🤖 AI Summary
Image and video generation/editing suffer from long-standing modality fragmentation: while image generation has converged toward unified frameworks, video generation remains highly fragmented due to architectural constraints and data scarcity. Method: We propose UniEdit—the first instruction-driven unified multimodal model—treating text, images, and videos as tokenized sequences within a single self-attention architecture. It enables cross-modal in-context learning and flexible processing of arbitrary spatial resolutions and temporal durations. Trained on 232K high-quality video editing samples under a multimodal joint training paradigm, UniEdit supports cross-modal knowledge transfer and emergent editing capabilities. Contribution/Results: UniEdit significantly outperforms leading open-source and commercial models across multiple benchmarks and user studies. To foster community advancement, we also release EditVerseBench—the first dedicated video editing evaluation benchmark—along with the model and training code.
📝 Abstract
Recent advances in foundation models highlight a clear trend toward unification and scaling, showing emergent capabilities across diverse domains.

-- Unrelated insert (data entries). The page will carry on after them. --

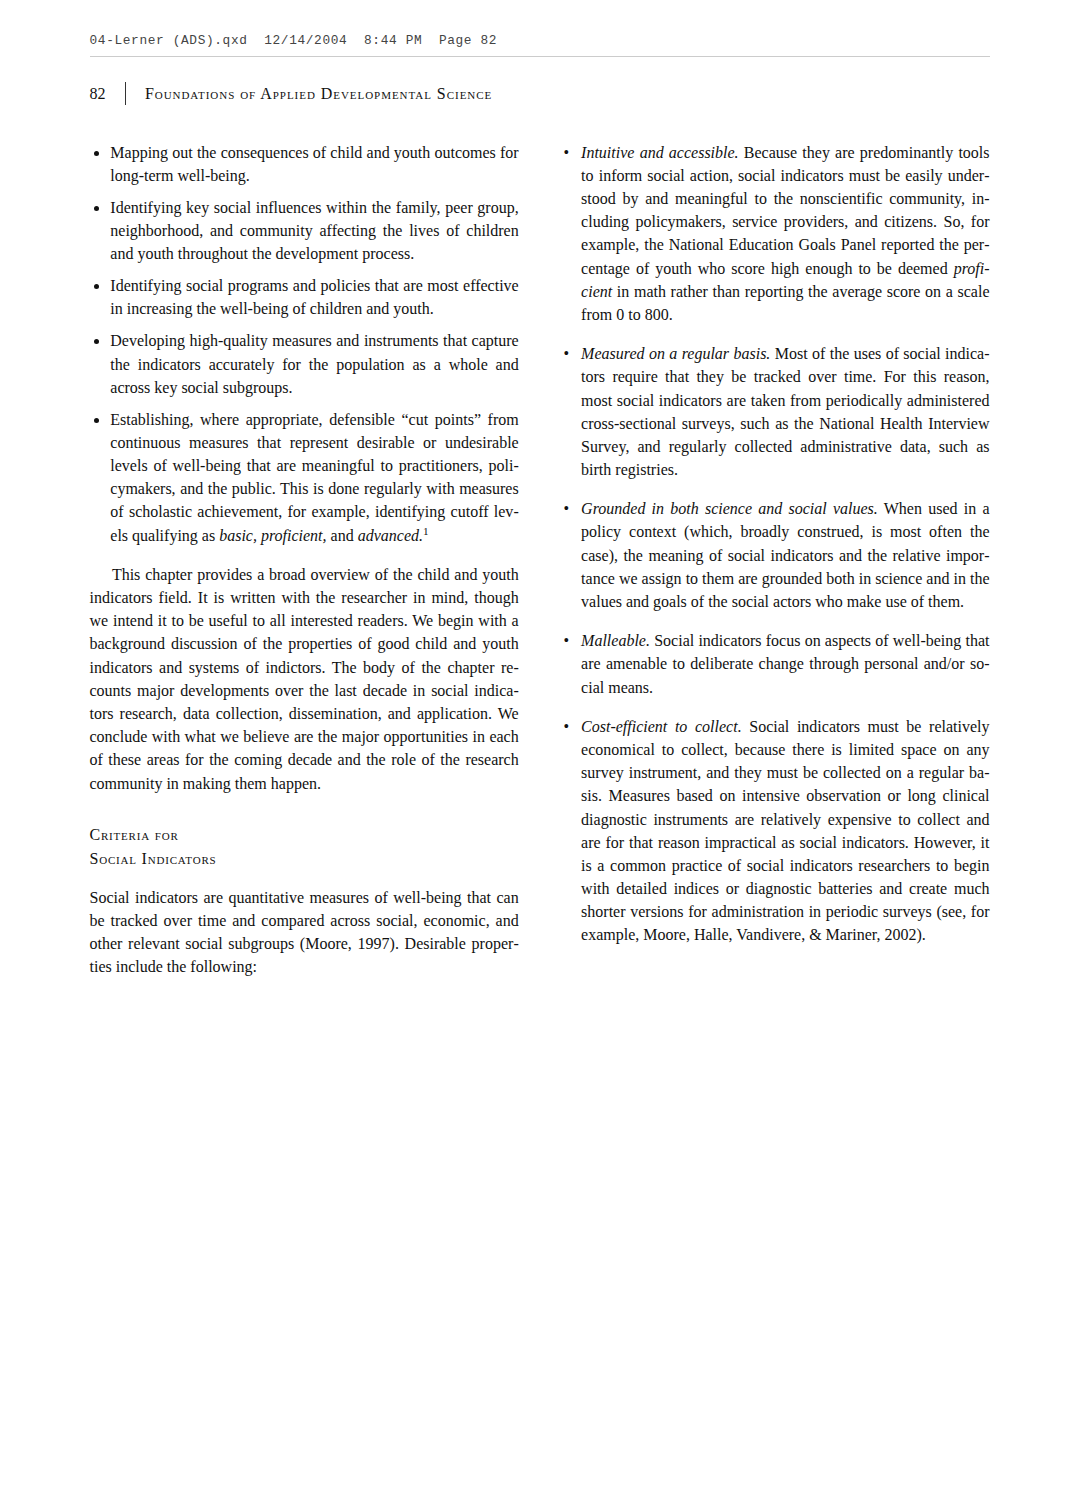04-Lerner (ADS).qxd 12/14/2004 8:44 PM Page 82
82
Foundations of Applied Developmental Science
Mapping out the consequences of child and youth outcomes for long-term well-being.
Identifying key social influences within the family, peer group, neighborhood, and community affecting the lives of children and youth throughout the development process.
Identifying social programs and policies that are most effective in increasing the well-being of children and youth.
Developing high-quality measures and instruments that capture the indicators accurately for the population as a whole and across key social subgroups.
Establishing, where appropriate, defensible “cut points” from continuous measures that represent desirable or undesirable levels of well-being that are meaningful to practitioners, policymakers, and the public. This is done regularly with measures of scholastic achievement, for example, identifying cutoff levels qualifying as basic, proficient, and advanced.1
This chapter provides a broad overview of the child and youth indicators field. It is written with the researcher in mind, though we intend it to be useful to all interested readers. We begin with a background discussion of the properties of good child and youth indicators and systems of indictors. The body of the chapter recounts major developments over the last decade in social indicators research, data collection, dissemination, and application. We conclude with what we believe are the major opportunities in each of these areas for the coming decade and the role of the research community in making them happen.
Criteria for
Social Indicators
Social indicators are quantitative measures of well-being that can be tracked over time and compared across social, economic, and other relevant social subgroups (Moore, 1997). Desirable properties include the following:
Intuitive and accessible. Because they are predominantly tools to inform social action, social indicators must be easily understood by and meaningful to the nonscientific community, including policymakers, service providers, and citizens. So, for example, the National Education Goals Panel reported the percentage of youth who score high enough to be deemed proficient in math rather than reporting the average score on a scale from 0 to 800.
Measured on a regular basis. Most of the uses of social indicators require that they be tracked over time. For this reason, most social indicators are taken from periodically administered cross-sectional surveys, such as the National Health Interview Survey, and regularly collected administrative data, such as birth registries.
Grounded in both science and social values. When used in a policy context (which, broadly construed, is most often the case), the meaning of social indicators and the relative importance we assign to them are grounded both in science and in the values and goals of the social actors who make use of them.
Malleable. Social indicators focus on aspects of well-being that are amenable to deliberate change through personal and/or social means.
Cost-efficient to collect. Social indicators must be relatively economical to collect, because there is limited space on any survey instrument, and they must be collected on a regular basis. Measures based on intensive observation or long clinical diagnostic instruments are relatively expensive to collect and are for that reason impractical as social indicators. However, it is a common practice of social indicators researchers to begin with detailed indices or diagnostic batteries and create much shorter versions for administration in periodic surveys (see, for example, Moore, Halle, Vandivere, & Mariner, 2002).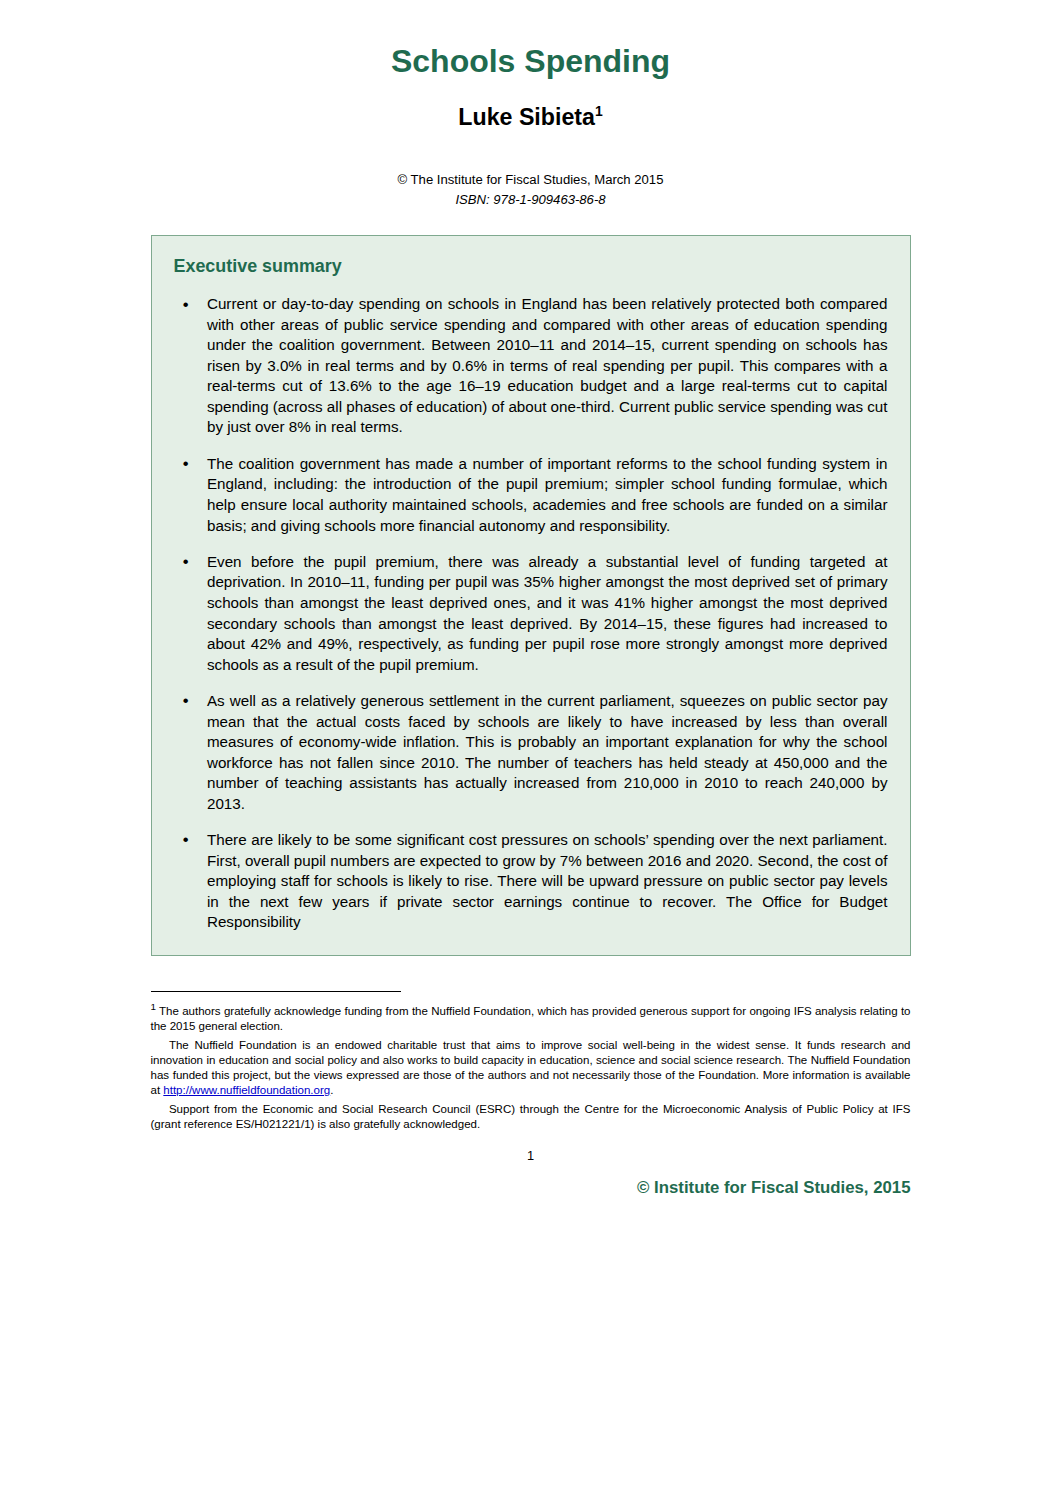Schools Spending
Luke Sibieta1
© The Institute for Fiscal Studies, March 2015
ISBN: 978-1-909463-86-8
Executive summary
Current or day-to-day spending on schools in England has been relatively protected both compared with other areas of public service spending and compared with other areas of education spending under the coalition government. Between 2010–11 and 2014–15, current spending on schools has risen by 3.0% in real terms and by 0.6% in terms of real spending per pupil. This compares with a real-terms cut of 13.6% to the age 16–19 education budget and a large real-terms cut to capital spending (across all phases of education) of about one-third. Current public service spending was cut by just over 8% in real terms.
The coalition government has made a number of important reforms to the school funding system in England, including: the introduction of the pupil premium; simpler school funding formulae, which help ensure local authority maintained schools, academies and free schools are funded on a similar basis; and giving schools more financial autonomy and responsibility.
Even before the pupil premium, there was already a substantial level of funding targeted at deprivation. In 2010–11, funding per pupil was 35% higher amongst the most deprived set of primary schools than amongst the least deprived ones, and it was 41% higher amongst the most deprived secondary schools than amongst the least deprived. By 2014–15, these figures had increased to about 42% and 49%, respectively, as funding per pupil rose more strongly amongst more deprived schools as a result of the pupil premium.
As well as a relatively generous settlement in the current parliament, squeezes on public sector pay mean that the actual costs faced by schools are likely to have increased by less than overall measures of economy-wide inflation. This is probably an important explanation for why the school workforce has not fallen since 2010. The number of teachers has held steady at 450,000 and the number of teaching assistants has actually increased from 210,000 in 2010 to reach 240,000 by 2013.
There are likely to be some significant cost pressures on schools’ spending over the next parliament. First, overall pupil numbers are expected to grow by 7% between 2016 and 2020. Second, the cost of employing staff for schools is likely to rise. There will be upward pressure on public sector pay levels in the next few years if private sector earnings continue to recover. The Office for Budget Responsibility
1 The authors gratefully acknowledge funding from the Nuffield Foundation, which has provided generous support for ongoing IFS analysis relating to the 2015 general election.
The Nuffield Foundation is an endowed charitable trust that aims to improve social well-being in the widest sense. It funds research and innovation in education and social policy and also works to build capacity in education, science and social science research. The Nuffield Foundation has funded this project, but the views expressed are those of the authors and not necessarily those of the Foundation. More information is available at http://www.nuffieldfoundation.org.
Support from the Economic and Social Research Council (ESRC) through the Centre for the Microeconomic Analysis of Public Policy at IFS (grant reference ES/H021221/1) is also gratefully acknowledged.
1
© Institute for Fiscal Studies, 2015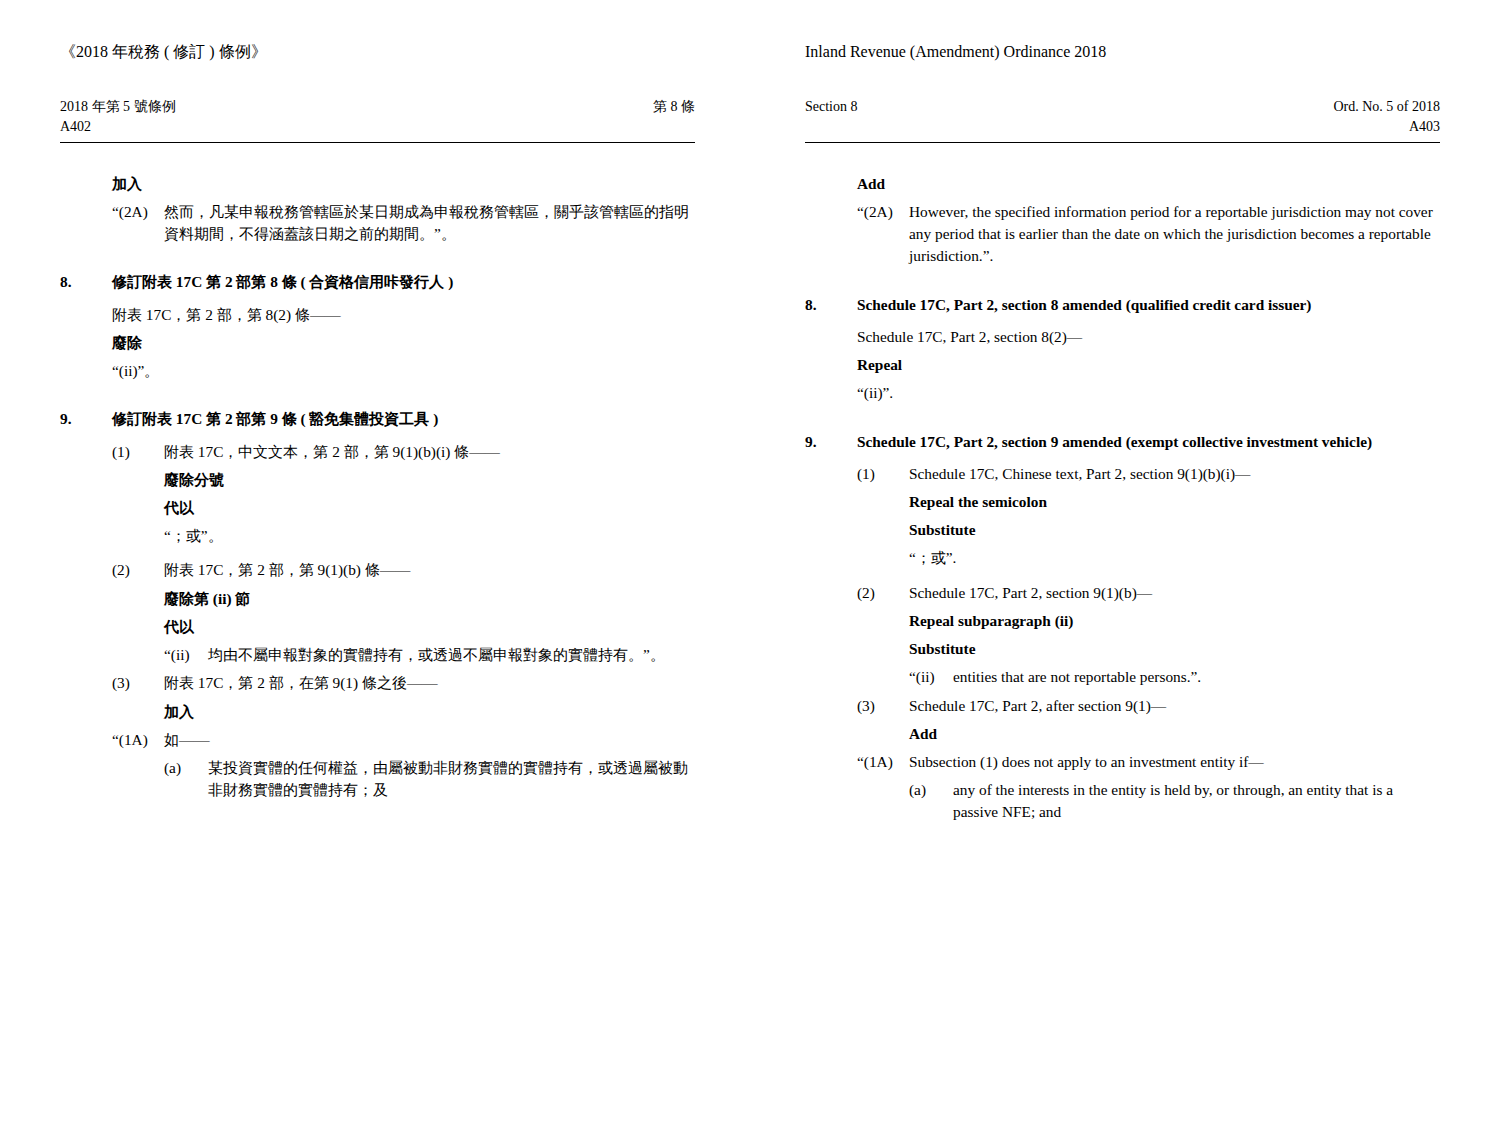《2018 年稅務 ( 修訂 ) 條例》
2018 年第 5 號條例 第 8 條
A402
加入
“(2A)
然而，凡某申報稅務管轄區於某日期成為申報稅務管轄區，關乎該管轄區的指明資料期間，不得涵蓋該日期之前的期間。”。
8.
修訂附表 17C 第 2 部第 8 條 ( 合資格信用咔發行人 )
附表 17C，第 2 部，第 8(2) 條——
廢除
“(ii)”。
9.
修訂附表 17C 第 2 部第 9 條 ( 豁免集體投資工具 )
(1)
附表 17C，中文文本，第 2 部，第 9(1)(b)(i) 條——
廢除分號
代以
“；或”。
(2)
附表 17C，第 2 部，第 9(1)(b) 條——
廢除第 (ii) 節
代以
“(ii)
均由不屬申報對象的實體持有，或透過不屬申報對象的實體持有。”。
(3)
附表 17C，第 2 部，在第 9(1) 條之後——
加入
“(1A)
如——
(a)
某投資實體的任何權益，由屬被動非財務實體的實體持有，或透過屬被動非財務實體的實體持有；及
Inland Revenue (Amendment) Ordinance 2018
Section 8 Ord. No. 5 of 2018
A403
Add
“(2A)
However, the specified information period for a reportable jurisdiction may not cover any period that is earlier than the date on which the jurisdiction becomes a reportable jurisdiction.”.
8.
Schedule 17C, Part 2, section 8 amended (qualified credit card issuer)
Schedule 17C, Part 2, section 8(2)—
Repeal
“(ii)”.
9.
Schedule 17C, Part 2, section 9 amended (exempt collective investment vehicle)
(1)
Schedule 17C, Chinese text, Part 2, section 9(1)(b)(i)—
Repeal the semicolon
Substitute
“；或”.
(2)
Schedule 17C, Part 2, section 9(1)(b)—
Repeal subparagraph (ii)
Substitute
“(ii)
entities that are not reportable persons.”.
(3)
Schedule 17C, Part 2, after section 9(1)—
Add
“(1A)
Subsection (1) does not apply to an investment entity if—
(a)
any of the interests in the entity is held by, or through, an entity that is a passive NFE; and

While image generation and editing have rapidly transitioned from task-specific to unified frameworks, video generation and editing remain fragmented due to architectural limitations and data scarcity. In this work, we introduce EditVerse, a unified framework for image and video generation and editing within a single model. By representing all modalities, i.e., text, image, and video, as a unified token sequence, EditVerse leverages self-attention to achieve robust in-context learning, natural cross-modal knowledge transfer, and flexible handling of inputs and outputs with arbitrary resolutions and durations. To address the lack of video editing training data, we design a scalable data pipeline that curates 232K video editing samples and combines them with large-scale image and video datasets for joint training. Furthermore, we present EditVerseBench, the first benchmark for instruction-based video editing covering diverse tasks and resolutions. Extensive experiments and user studies demonstrate that EditVerse achieves state-of-the-art performance, surpassing existing open-source and commercial models, while exhibiting emergent editing and generation abilities across modalities.